Can you copy everything in the data below, from the line containing "Etnomídia Indígena" down to the line containing "para avaliação e", with both of those lines included?

Data drawn from a collection
-=-=-=-=-
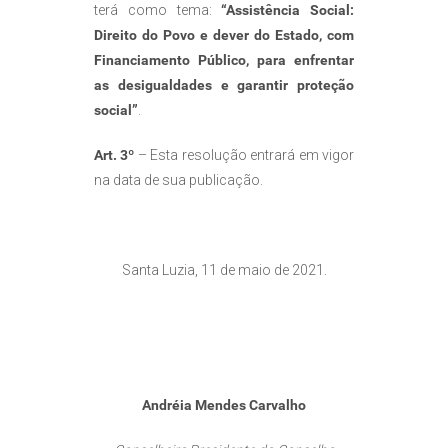
terá como tema:
“Assistência Social:
Direito do Povo e dever do Estado, com
Financiamento Público, para enfrentar
as desigualdades e garantir proteção
social”
.
Art. 3º
– Esta resolução entrará em vigor
na data de sua publicação.
Santa Luzia, 11 de maio de 2021.
Andréia Mendes Carvalho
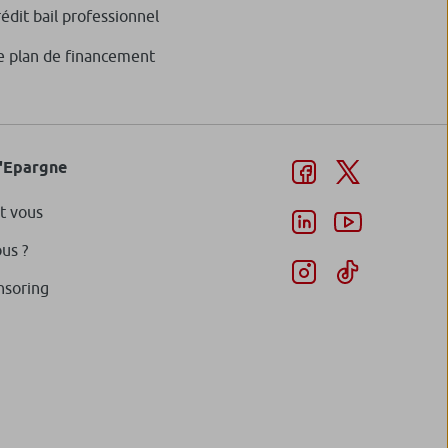
rédit bail professionnel
e plan de financement
d'Epargne
t vous
us ?
nsoring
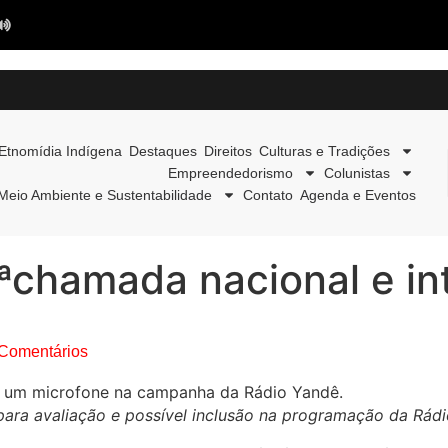
Etnomídia Indígena
Destaques
Direitos
Culturas e Tradições
Empreendedorismo
Colunistas
Meio Ambiente e Sustentabilidade
Contato
Agenda e Eventos
ªchamada nacional e in
Comentários
para avaliação e possível inclusão na programação da Rád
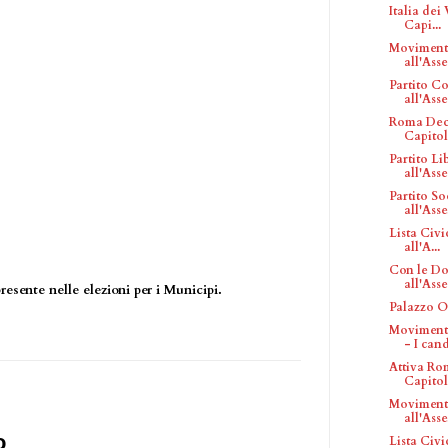
Italia dei
Capi...
Movimento
all'Ass
Partito Co
all'Ass
Roma Deci
Capitol
Partito Li
all'Asse
Partito So
all'Asse.
Lista Civi
all'A...
Con le Do
all'Asse
esente nelle elezioni per i Municipi.
Palazzo O
Movimento
- I cand
Attiva Ro
Capitol
Movimento 
all'Asse.
o
Lista Civi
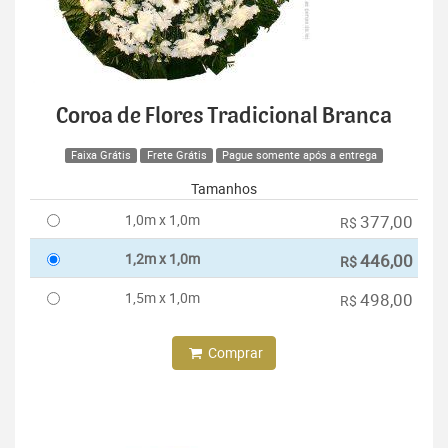
Coroa de Flores Tradicional Branca
Faixa Grátis
Frete Grátis
Pague somente após a entrega
Tamanhos
1,0m x 1,0m
377,00
R$
1,2m x 1,0m
446,00
R$
1,5m x 1,0m
498,00
R$
Comprar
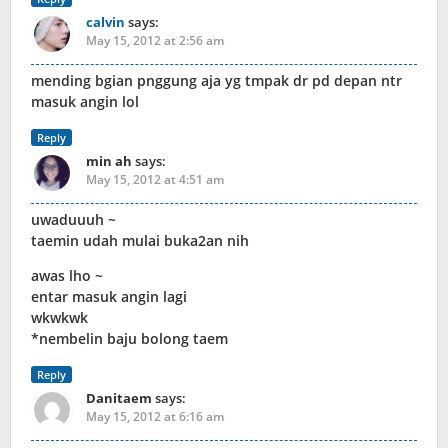
calvin
says:
May 15, 2012 at 2:56 am
mending bgian pnggung aja yg tmpak dr pd depan ntr
masuk angin lol
Reply
min ah
says:
May 15, 2012 at 4:51 am
uwaduuuh ~
taemin udah mulai buka2an nih
awas lho ~
entar masuk angin lagi
wkwkwk
*nembelin baju bolong taem
Reply
Danitaem
says:
May 15, 2012 at 6:16 am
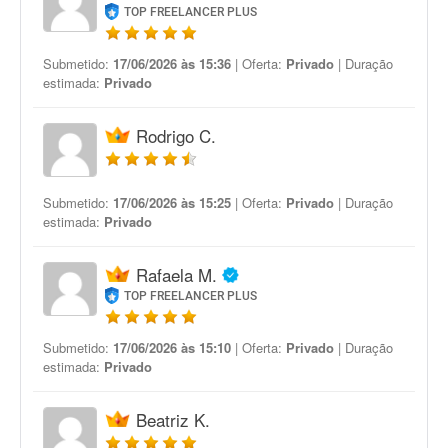
TOP FREELANCER PLUS
Submetido:
17/06/2026 às 15:36
| Oferta:
Privado
| Duração
estimada:
Privado
Rodrigo C.
Submetido:
17/06/2026 às 15:25
| Oferta:
Privado
| Duração
estimada:
Privado
Rafaela M.
TOP FREELANCER PLUS
Submetido:
17/06/2026 às 15:10
| Oferta:
Privado
| Duração
estimada:
Privado
Beatriz K.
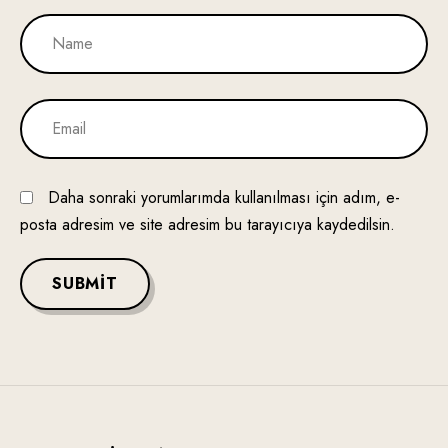
Daha sonraki yorumlarımda kullanılması için adım, e-
posta adresim ve site adresim bu tarayıcıya kaydedilsin.
SUBMIT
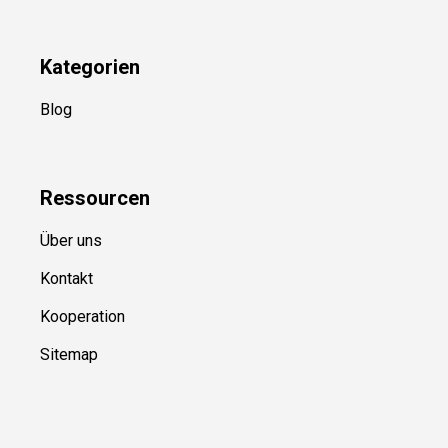
YouTube
(50+ Sportarten)
Kategorien
Blog
Ressource
n
Über uns
Kontakt
Kooperation
Sitemap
-=-=-=-=-
# Finished exercise:
Etnomídia Indígena
Destaques
Direitos
Culturas e Tradições
Empreendedorismo
Colunistas
Meio Ambiente e Sustentabilidade
Contato
Agenda e Eventos
ªchamada nacional e in
Comentários
para avaliação e possível inclusão na programação da Rád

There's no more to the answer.